### [ABOUT THIS TASK]
Using the listing below, set down exactly the lines starting at the line that contains "28: (868, 394, 1.00)" and ending at the line that contains "61: (517, 107, 0.78)", both included, and no others.

### [DATA PROVIDED]
--------
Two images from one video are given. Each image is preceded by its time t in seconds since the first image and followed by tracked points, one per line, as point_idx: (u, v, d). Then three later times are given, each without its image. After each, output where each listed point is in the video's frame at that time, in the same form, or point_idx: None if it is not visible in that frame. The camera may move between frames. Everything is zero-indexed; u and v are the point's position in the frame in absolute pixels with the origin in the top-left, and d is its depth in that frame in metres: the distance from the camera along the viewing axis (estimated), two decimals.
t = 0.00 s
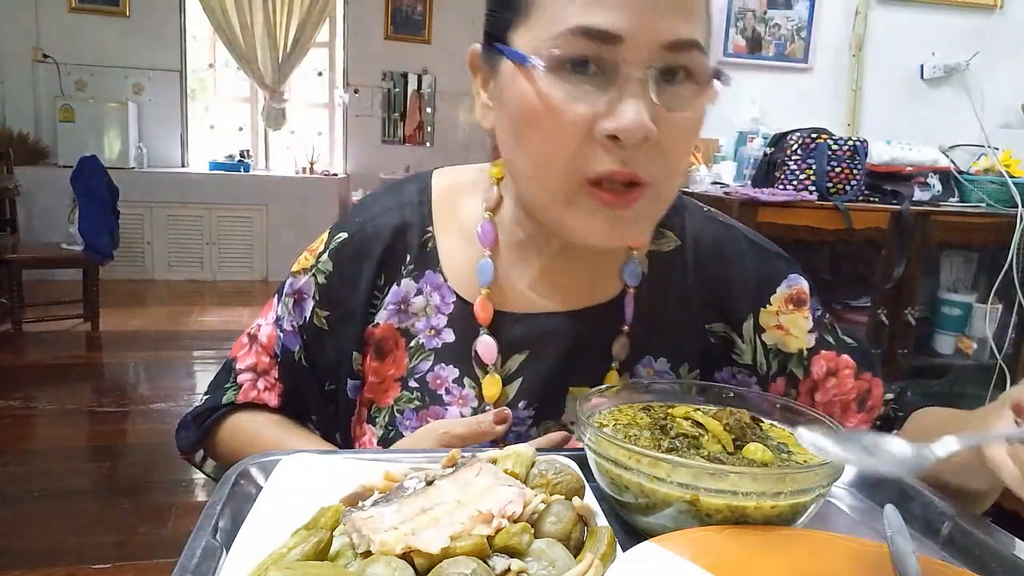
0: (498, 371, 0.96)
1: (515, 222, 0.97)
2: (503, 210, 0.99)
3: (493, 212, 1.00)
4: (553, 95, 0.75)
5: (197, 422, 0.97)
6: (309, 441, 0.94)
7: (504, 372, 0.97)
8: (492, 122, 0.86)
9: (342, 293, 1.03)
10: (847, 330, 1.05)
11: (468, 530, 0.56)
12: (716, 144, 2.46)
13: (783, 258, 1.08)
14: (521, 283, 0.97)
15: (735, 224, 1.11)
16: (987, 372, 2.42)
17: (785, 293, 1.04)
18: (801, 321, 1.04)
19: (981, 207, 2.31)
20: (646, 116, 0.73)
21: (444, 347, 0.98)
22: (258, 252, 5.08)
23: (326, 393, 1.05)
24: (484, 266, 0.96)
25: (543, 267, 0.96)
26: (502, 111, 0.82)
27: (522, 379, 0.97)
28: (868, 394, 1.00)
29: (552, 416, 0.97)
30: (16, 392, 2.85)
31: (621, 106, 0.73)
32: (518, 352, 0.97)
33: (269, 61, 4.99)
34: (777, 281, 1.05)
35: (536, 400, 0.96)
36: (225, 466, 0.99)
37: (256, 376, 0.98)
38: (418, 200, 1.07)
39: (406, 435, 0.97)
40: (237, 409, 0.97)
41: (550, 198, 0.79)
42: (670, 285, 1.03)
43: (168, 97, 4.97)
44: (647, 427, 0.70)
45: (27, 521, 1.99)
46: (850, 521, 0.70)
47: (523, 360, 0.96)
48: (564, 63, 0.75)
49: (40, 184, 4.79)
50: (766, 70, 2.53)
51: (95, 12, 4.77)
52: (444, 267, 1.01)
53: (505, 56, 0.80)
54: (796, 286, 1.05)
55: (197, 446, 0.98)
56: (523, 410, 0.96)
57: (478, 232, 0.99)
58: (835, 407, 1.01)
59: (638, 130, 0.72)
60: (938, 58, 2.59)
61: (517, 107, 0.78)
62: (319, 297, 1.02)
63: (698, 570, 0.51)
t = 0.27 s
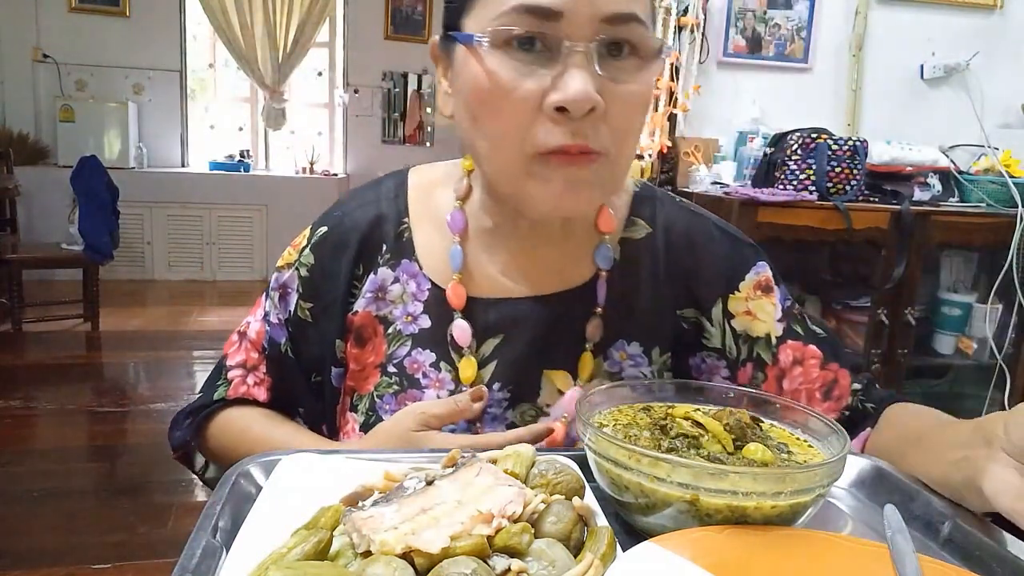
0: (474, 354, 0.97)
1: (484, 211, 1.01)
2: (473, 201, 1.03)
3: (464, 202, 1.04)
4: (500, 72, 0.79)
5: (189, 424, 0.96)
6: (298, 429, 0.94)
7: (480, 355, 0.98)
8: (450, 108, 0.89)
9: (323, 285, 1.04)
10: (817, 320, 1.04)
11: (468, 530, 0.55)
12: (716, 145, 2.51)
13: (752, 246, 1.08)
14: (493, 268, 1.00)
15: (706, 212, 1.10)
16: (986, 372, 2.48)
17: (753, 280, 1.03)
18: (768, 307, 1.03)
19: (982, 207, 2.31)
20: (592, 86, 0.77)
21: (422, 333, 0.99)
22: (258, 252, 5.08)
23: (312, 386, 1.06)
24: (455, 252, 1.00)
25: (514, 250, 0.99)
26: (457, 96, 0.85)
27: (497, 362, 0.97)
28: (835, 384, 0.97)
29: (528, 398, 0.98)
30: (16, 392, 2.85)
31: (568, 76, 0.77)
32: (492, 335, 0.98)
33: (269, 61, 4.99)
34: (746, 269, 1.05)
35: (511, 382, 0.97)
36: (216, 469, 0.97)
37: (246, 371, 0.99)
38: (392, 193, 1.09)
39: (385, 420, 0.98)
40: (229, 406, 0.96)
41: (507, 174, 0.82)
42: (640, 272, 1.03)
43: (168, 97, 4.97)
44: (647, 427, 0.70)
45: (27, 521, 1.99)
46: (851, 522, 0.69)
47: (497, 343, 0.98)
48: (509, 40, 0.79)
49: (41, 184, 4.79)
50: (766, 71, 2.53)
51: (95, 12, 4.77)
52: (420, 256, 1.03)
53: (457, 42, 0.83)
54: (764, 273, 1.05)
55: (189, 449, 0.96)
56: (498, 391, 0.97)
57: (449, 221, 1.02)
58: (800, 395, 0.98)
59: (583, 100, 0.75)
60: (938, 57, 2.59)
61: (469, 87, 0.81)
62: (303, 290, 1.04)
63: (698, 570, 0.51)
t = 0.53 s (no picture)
0: (449, 342, 0.98)
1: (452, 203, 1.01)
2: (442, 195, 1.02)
3: (434, 197, 1.03)
4: (447, 76, 0.79)
5: (179, 423, 0.95)
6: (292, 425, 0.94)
7: (456, 343, 0.98)
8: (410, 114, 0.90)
9: (305, 283, 1.05)
10: (791, 298, 1.03)
11: (469, 529, 0.55)
12: (716, 145, 2.51)
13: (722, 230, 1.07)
14: (464, 261, 1.00)
15: (677, 200, 1.10)
16: (987, 373, 2.44)
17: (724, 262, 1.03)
18: (740, 287, 1.02)
19: (982, 207, 2.31)
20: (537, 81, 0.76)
21: (399, 324, 1.00)
22: (258, 251, 5.08)
23: (299, 383, 1.06)
24: (426, 248, 1.00)
25: (485, 244, 0.99)
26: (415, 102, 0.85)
27: (472, 349, 0.98)
28: (810, 358, 0.95)
29: (504, 382, 0.98)
30: (16, 391, 2.85)
31: (514, 73, 0.76)
32: (467, 324, 0.98)
33: (269, 61, 4.98)
34: (716, 253, 1.04)
35: (485, 368, 0.97)
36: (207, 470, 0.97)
37: (233, 371, 0.99)
38: (368, 191, 1.09)
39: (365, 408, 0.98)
40: (217, 407, 0.96)
41: (469, 176, 0.82)
42: (613, 260, 1.03)
43: (168, 97, 4.96)
44: (648, 427, 0.70)
45: (27, 521, 1.99)
46: (851, 522, 0.69)
47: (471, 332, 0.98)
48: (453, 45, 0.79)
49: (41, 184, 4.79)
50: (766, 71, 2.53)
51: (95, 12, 4.77)
52: (396, 251, 1.04)
53: (408, 47, 0.84)
54: (735, 255, 1.04)
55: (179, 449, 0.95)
56: (473, 377, 0.97)
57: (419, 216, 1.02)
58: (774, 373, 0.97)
59: (529, 95, 0.75)
60: (938, 57, 2.59)
61: (423, 93, 0.82)
62: (287, 290, 1.04)
63: (699, 569, 0.51)
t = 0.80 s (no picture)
0: (435, 334, 0.99)
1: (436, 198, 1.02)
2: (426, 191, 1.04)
3: (418, 194, 1.05)
4: (418, 65, 0.81)
5: (171, 421, 0.95)
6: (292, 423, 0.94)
7: (441, 334, 0.99)
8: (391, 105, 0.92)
9: (298, 281, 1.04)
10: (770, 287, 1.03)
11: (468, 530, 0.55)
12: (716, 145, 2.51)
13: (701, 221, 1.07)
14: (448, 253, 1.01)
15: (660, 195, 1.10)
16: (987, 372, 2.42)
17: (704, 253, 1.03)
18: (720, 277, 1.02)
19: (982, 207, 2.31)
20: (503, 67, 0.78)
21: (386, 318, 1.01)
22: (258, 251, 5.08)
23: (294, 380, 1.06)
24: (410, 241, 1.01)
25: (469, 235, 1.00)
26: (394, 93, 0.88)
27: (456, 341, 0.99)
28: (792, 346, 0.96)
29: (490, 371, 0.99)
30: (16, 392, 2.85)
31: (481, 60, 0.79)
32: (452, 316, 0.99)
33: (269, 61, 4.98)
34: (695, 244, 1.05)
35: (471, 357, 0.98)
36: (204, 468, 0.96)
37: (227, 369, 0.99)
38: (356, 190, 1.10)
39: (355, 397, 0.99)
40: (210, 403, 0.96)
41: (443, 163, 0.84)
42: (593, 253, 1.03)
43: (168, 97, 4.96)
44: (647, 427, 0.70)
45: (28, 521, 1.99)
46: (852, 522, 0.69)
47: (456, 324, 0.99)
48: (424, 33, 0.82)
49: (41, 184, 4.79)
50: (766, 71, 2.53)
51: (95, 12, 4.77)
52: (384, 247, 1.04)
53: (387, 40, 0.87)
54: (713, 245, 1.04)
55: (173, 446, 0.96)
56: (459, 367, 0.98)
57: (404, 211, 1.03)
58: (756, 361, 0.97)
59: (494, 80, 0.77)
60: (938, 57, 2.59)
61: (398, 81, 0.85)
62: (279, 288, 1.04)
63: (698, 569, 0.51)
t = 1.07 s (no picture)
0: (430, 325, 1.00)
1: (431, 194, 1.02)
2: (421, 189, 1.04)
3: (414, 192, 1.05)
4: (410, 76, 0.82)
5: (172, 409, 0.94)
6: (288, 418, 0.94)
7: (436, 325, 1.00)
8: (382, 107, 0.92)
9: (296, 274, 1.05)
10: (759, 282, 1.04)
11: (468, 529, 0.55)
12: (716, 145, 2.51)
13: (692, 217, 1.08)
14: (443, 248, 1.01)
15: (652, 192, 1.10)
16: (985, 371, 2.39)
17: (692, 247, 1.04)
18: (709, 271, 1.03)
19: (982, 207, 2.31)
20: (491, 82, 0.79)
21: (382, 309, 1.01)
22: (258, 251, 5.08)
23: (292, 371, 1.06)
24: (404, 236, 1.01)
25: (462, 230, 1.00)
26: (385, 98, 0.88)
27: (450, 332, 0.99)
28: (781, 338, 0.97)
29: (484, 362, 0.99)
30: (16, 392, 2.85)
31: (470, 74, 0.80)
32: (446, 307, 1.00)
33: (269, 61, 4.98)
34: (684, 238, 1.06)
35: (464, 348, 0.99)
36: (205, 460, 0.94)
37: (227, 360, 1.00)
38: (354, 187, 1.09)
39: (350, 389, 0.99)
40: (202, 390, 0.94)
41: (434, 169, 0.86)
42: (584, 246, 1.04)
43: (168, 97, 4.96)
44: (647, 427, 0.70)
45: (28, 521, 1.99)
46: (851, 522, 0.70)
47: (450, 314, 1.00)
48: (413, 44, 0.82)
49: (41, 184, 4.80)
50: (767, 71, 2.53)
51: (95, 12, 4.77)
52: (381, 240, 1.04)
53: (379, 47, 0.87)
54: (702, 240, 1.05)
55: (177, 435, 0.94)
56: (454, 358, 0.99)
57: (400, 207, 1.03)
58: (744, 353, 0.98)
59: (483, 94, 0.79)
60: (938, 57, 2.59)
61: (390, 91, 0.85)
62: (277, 281, 1.05)
63: (698, 569, 0.51)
--------
### [REPLY TO THE EXERCISE]
28: (868, 394, 1.00)
29: (552, 416, 0.97)
30: (16, 392, 2.85)
31: (621, 106, 0.73)
32: (518, 352, 0.97)
33: (269, 61, 4.99)
34: (777, 281, 1.05)
35: (536, 400, 0.96)
36: (225, 466, 0.99)
37: (256, 376, 0.98)
38: (418, 200, 1.07)
39: (406, 435, 0.97)
40: (237, 409, 0.97)
41: (550, 198, 0.79)
42: (670, 285, 1.03)
43: (168, 97, 4.97)
44: (647, 427, 0.70)
45: (27, 521, 1.99)
46: (850, 521, 0.70)
47: (523, 360, 0.96)
48: (564, 63, 0.75)
49: (40, 184, 4.79)
50: (766, 70, 2.53)
51: (95, 12, 4.77)
52: (444, 267, 1.01)
53: (505, 56, 0.80)
54: (796, 286, 1.05)
55: (197, 446, 0.98)
56: (523, 410, 0.96)
57: (478, 232, 0.99)
58: (835, 407, 1.01)
59: (638, 130, 0.72)
60: (938, 58, 2.59)
61: (517, 107, 0.78)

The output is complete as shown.